MPRJ ajuíza ação para garantir condições mínimas de funcionamento dos Conselhos Tutelares de Campos dos Goytacazes
Foto: MPRJ

 A Promotoria de Justiça de Tutela Coletiva da Infância e Juventude do Ministério Público do Estado do Rio de Janeiro (MPRJ) ajuizou, nestsa quarta-feira (03/09), ação civil pública de obrigação de fazer em face do município de Campos dos Goytacazes e da Fundação Municipal da Infância e Juventude (FMIJ), com o objetivo de assegurar condições básicas para o adequado funcionamento dos cinco Conselhos Tutelares da cidade, localizada no Norte Fluminense.

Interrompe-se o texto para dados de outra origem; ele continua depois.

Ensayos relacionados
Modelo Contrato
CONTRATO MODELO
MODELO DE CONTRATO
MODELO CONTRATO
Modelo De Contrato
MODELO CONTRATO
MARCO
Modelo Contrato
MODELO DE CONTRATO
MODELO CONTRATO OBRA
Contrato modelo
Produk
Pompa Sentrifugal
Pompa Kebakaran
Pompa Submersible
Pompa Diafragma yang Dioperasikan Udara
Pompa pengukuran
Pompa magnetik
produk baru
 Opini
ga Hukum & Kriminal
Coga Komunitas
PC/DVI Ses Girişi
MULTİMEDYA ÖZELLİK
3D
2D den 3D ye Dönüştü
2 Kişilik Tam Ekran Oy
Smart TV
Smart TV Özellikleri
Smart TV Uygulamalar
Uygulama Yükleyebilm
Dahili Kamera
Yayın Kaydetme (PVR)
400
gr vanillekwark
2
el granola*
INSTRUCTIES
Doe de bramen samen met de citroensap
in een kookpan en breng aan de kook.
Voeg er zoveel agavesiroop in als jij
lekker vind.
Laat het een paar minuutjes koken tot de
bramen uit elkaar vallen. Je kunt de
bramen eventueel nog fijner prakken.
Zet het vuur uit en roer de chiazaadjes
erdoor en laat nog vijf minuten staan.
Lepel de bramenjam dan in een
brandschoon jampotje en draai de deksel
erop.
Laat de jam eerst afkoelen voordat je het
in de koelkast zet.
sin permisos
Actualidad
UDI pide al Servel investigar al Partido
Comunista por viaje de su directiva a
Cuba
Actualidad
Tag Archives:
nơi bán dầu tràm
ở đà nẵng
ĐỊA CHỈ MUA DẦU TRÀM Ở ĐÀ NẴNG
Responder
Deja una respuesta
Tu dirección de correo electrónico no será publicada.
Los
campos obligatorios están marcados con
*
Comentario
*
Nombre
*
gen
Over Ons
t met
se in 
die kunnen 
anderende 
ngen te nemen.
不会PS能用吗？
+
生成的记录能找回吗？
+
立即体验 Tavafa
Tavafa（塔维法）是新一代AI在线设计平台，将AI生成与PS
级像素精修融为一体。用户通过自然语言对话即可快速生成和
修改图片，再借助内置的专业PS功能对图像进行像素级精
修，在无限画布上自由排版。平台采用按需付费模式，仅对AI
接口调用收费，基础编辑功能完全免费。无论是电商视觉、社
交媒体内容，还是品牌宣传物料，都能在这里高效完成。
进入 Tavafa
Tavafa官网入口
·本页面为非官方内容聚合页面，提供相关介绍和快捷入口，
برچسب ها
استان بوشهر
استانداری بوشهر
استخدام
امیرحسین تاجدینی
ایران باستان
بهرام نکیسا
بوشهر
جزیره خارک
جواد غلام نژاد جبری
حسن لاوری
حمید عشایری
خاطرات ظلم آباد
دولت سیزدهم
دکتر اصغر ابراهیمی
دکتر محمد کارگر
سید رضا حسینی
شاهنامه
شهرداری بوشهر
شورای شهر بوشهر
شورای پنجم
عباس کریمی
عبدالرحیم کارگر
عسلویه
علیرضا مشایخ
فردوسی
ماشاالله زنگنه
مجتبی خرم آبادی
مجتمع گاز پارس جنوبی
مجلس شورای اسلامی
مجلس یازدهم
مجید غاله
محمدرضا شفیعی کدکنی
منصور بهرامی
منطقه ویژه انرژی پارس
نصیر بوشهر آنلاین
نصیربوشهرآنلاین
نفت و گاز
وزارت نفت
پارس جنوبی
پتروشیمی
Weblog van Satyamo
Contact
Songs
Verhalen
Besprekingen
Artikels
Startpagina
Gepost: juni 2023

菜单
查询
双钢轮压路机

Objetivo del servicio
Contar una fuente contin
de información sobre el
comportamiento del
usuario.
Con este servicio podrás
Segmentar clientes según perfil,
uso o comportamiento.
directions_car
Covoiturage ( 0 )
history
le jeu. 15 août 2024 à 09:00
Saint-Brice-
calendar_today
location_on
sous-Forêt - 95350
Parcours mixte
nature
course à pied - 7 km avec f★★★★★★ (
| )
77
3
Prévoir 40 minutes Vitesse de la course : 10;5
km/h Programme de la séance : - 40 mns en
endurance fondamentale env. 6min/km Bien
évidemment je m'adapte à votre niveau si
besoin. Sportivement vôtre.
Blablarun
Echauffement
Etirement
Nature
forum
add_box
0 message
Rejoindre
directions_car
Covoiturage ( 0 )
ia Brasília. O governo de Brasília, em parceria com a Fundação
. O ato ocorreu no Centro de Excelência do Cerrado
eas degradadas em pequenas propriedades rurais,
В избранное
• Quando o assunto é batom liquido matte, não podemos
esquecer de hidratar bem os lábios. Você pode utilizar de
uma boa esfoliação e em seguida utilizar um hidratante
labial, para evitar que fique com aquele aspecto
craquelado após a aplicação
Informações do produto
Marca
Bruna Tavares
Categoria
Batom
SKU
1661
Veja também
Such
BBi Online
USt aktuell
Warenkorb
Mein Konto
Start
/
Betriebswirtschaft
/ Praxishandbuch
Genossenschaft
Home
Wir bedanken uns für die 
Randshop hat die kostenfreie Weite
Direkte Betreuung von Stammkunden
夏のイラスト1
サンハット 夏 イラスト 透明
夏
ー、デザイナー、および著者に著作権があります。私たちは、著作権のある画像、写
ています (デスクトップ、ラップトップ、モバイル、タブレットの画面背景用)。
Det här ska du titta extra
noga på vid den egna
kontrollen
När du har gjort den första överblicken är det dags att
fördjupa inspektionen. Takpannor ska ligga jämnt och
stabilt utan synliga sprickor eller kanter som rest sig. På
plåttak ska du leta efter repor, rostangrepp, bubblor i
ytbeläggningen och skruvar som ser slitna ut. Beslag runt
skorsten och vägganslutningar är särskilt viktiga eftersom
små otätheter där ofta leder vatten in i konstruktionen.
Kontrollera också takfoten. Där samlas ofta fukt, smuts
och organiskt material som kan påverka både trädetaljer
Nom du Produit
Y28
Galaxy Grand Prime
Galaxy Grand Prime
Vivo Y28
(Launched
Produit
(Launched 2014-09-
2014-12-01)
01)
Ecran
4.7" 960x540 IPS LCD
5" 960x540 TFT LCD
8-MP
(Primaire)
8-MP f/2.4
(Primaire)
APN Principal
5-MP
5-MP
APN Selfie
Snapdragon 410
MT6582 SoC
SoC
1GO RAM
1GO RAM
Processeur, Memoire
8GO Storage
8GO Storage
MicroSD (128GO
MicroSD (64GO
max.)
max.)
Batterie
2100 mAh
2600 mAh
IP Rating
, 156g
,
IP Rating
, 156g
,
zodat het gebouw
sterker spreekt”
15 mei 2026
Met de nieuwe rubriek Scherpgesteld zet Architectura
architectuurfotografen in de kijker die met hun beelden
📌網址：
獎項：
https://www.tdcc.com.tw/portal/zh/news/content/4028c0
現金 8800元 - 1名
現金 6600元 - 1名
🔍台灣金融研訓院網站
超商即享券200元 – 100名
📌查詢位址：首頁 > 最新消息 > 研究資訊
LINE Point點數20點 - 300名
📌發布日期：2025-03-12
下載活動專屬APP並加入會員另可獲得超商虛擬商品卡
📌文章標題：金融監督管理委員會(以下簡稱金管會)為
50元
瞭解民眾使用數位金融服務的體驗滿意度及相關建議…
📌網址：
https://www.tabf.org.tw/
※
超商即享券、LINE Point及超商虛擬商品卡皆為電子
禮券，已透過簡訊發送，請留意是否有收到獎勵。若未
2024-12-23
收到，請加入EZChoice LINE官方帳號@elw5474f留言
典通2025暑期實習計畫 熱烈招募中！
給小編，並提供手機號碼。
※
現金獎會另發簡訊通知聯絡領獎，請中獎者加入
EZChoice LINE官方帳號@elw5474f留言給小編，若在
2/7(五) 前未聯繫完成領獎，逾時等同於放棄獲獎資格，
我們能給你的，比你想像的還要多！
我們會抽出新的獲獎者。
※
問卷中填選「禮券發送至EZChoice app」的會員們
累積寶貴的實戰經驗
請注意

Na ACP, o MPRJ descreve o estado de penúria em que se encontram os Conselhos, que atuam na linha de frente da proteção integral de crianças e adolescentes. Entre as irregularidades constatadas estão a falta de acesso à internet, ausência de produtos suficientes de limpeza e higiene para manutenção das instalações, carência de mobiliário básico como mesas, cadeiras e arquivos, além da inexistência de quantitativo mínimo de materiais de trabalho elementares, como papel e canetas para registro das atividades.

Diante da gravidade da situação, o MPRJ requereu, em caráter liminar, que o município restabeleça, em até 24 horas, o acesso à internet, providencie itens básicos de higiene e limpeza e forneça materiais indispensáveis ao registro das atividades, sob pena de multa diária de R$ 10 mil por Conselho afetado, a ser aplicada pessoalmente aos gestores públicos responsáveis em caso de descumprimento.

Ainda pleiteia a Promotoria de Tutela Coletiva da Infância e Juventude que, no prazo de até dez dias, sejam disponibilizados os mobiliários necessários, como mesas, cadeiras e arquivos, de modo a garantir a mínima estrutura para a atuação dos conselheiros tutelares. Ao final, o MPRJ ressalta que essas estruturas desempenham função essencial e inadiável na defesa dos direitos de crianças e adolescentes, e que a ausência de condições mínimas de trabalho compromete diretamente a proteção dessa parcela da população, aniquilando como efeito em cascata a integração da rede de proteção às crianças e adolescentes.